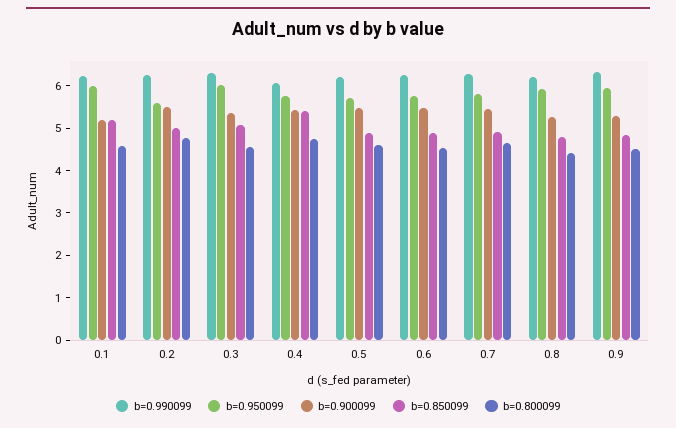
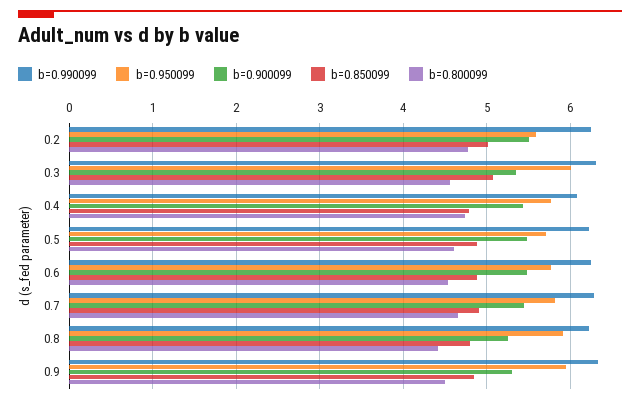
  {
    "b=0.990099": {
-     "0.1": 6.2,
      "0.2": 6.3,
      "0.3": 6.3,
      "0.4": 6.1,
      "0.5": 6.2,
      "0.6": 6.3,
      "0.7": 6.3,
      "0.8": 6.2,
      "0.9": 6.3
    },
    "b=0.950099": {
-     "0.1": 6,
      "0.2": 5.6,
      "0.3": 6,
      "0.4": 5.8,
      "0.5": 5.7,
      "0.6": 5.8,
      "0.7": 5.8,
      "0.8": 5.9,
      "0.9": 6
    },
    "b=0.900099": {
-     "0.1": 5.2,
      "0.2": 5.5,
      "0.3": 5.4,
      "0.4": 5.4,
      "0.5": 5.5,
      "0.6": 5.5,
      "0.7": 5.5,
      "0.8": 5.3,
      "0.9": 5.3
    },
    "b=0.850099": {
-     "0.1": 5.2,
      "0.2": 5,
      "0.3": 5.1,
-     "0.4": 5.4,
+     "0.4": 4.8,
      "0.5": 4.9,
      "0.6": 4.9,
      "0.7": 4.9,
      "0.8": 4.8,
      "0.9": 4.9
    },
    "b=0.800099": {
-     "0.1": 4.6,
      "0.2": 4.8,
      "0.3": 4.6,
      "0.4": 4.7,
      "0.5": 4.6,
      "0.6": 4.5,
      "0.7": 4.7,
      "0.8": 4.4,
      "0.9": 4.5
    }
  }

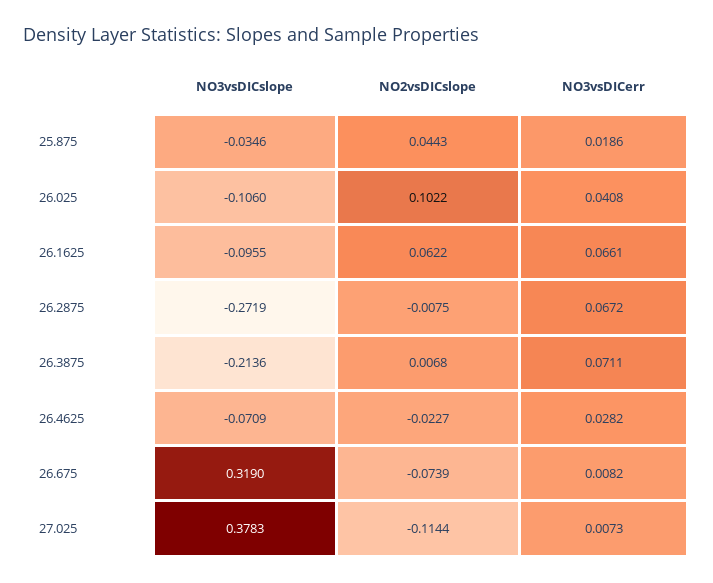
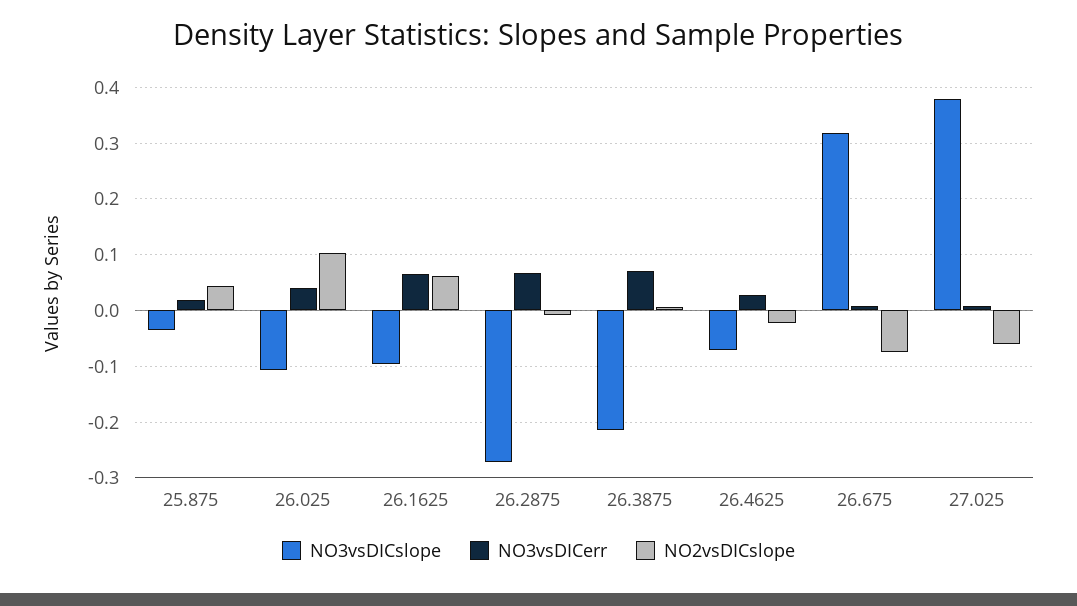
  {
    "NO3vsDICslope": {
      "25.875": -0.0346,
      "26.025": -0.106,
      "26.1625": -0.0955,
      "26.2875": -0.2719,
      "26.3875": -0.2136,
      "26.4625": -0.0709,
      "26.675": 0.319,
      "27.025": 0.3783
    },
    "NO2vsDICslope": {
      "25.875": 0.0443,
      "26.025": 0.1022,
      "26.1625": 0.0622,
      "26.2875": -0.0075,
      "26.3875": 0.0068,
      "26.4625": -0.0227,
      "26.675": -0.0739,
-     "27.025": -0.1144
+     "27.025": -0.06
    },
    "NO3vsDICerr": {
      "25.875": 0.0186,
      "26.025": 0.0408,
      "26.1625": 0.0661,
      "26.2875": 0.0672,
      "26.3875": 0.0711,
      "26.4625": 0.0282,
      "26.675": 0.0082,
      "27.025": 0.0073
    }
  }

○ ○ ○ ○

▶ **Task prompt**
With the pictures removed, please retype each record exactly.

▶ **Your response**
  {
    "b=0.990099": {
-     "0.1": 6.2,
      "0.2": 6.3,
      "0.3": 6.3,
      "0.4": 6.1,
      "0.5": 6.2,
      "0.6": 6.3,
      "0.7": 6.3,
      "0.8": 6.2,
      "0.9": 6.3
    },
    "b=0.950099": {
-     "0.1": 6,
      "0.2": 5.6,
      "0.3": 6,
      "0.4": 5.8,
      "0.5": 5.7,
      "0.6": 5.8,
      "0.7": 5.8,
      "0.8": 5.9,
      "0.9": 6
    },
    "b=0.900099": {
-     "0.1": 5.2,
      "0.2": 5.5,
      "0.3": 5.4,
      "0.4": 5.4,
      "0.5": 5.5,
      "0.6": 5.5,
      "0.7": 5.5,
      "0.8": 5.3,
      "0.9": 5.3
    },
    "b=0.850099": {
-     "0.1": 5.2,
      "0.2": 5,
      "0.3": 5.1,
-     "0.4": 5.4,
+     "0.4": 4.8,
      "0.5": 4.9,
      "0.6": 4.9,
      "0.7": 4.9,
      "0.8": 4.8,
      "0.9": 4.9
    },
    "b=0.800099": {
-     "0.1": 4.6,
      "0.2": 4.8,
      "0.3": 4.6,
      "0.4": 4.7,
      "0.5": 4.6,
      "0.6": 4.5,
      "0.7": 4.7,
      "0.8": 4.4,
      "0.9": 4.5
    }
  }

  {
    "NO3vsDICslope": {
      "25.875": -0.0346,
      "26.025": -0.106,
      "26.1625": -0.0955,
      "26.2875": -0.2719,
      "26.3875": -0.2136,
      "26.4625": -0.0709,
      "26.675": 0.319,
      "27.025": 0.3783
    },
    "NO2vsDICslope": {
      "25.875": 0.0443,
      "26.025": 0.1022,
      "26.1625": 0.0622,
      "26.2875": -0.0075,
      "26.3875": 0.0068,
      "26.4625": -0.0227,
      "26.675": -0.0739,
-     "27.025": -0.1144
+     "27.025": -0.06
    },
    "NO3vsDICerr": {
      "25.875": 0.0186,
      "26.025": 0.0408,
      "26.1625": 0.0661,
      "26.2875": 0.0672,
      "26.3875": 0.0711,
      "26.4625": 0.0282,
      "26.675": 0.0082,
      "27.025": 0.0073
    }
  }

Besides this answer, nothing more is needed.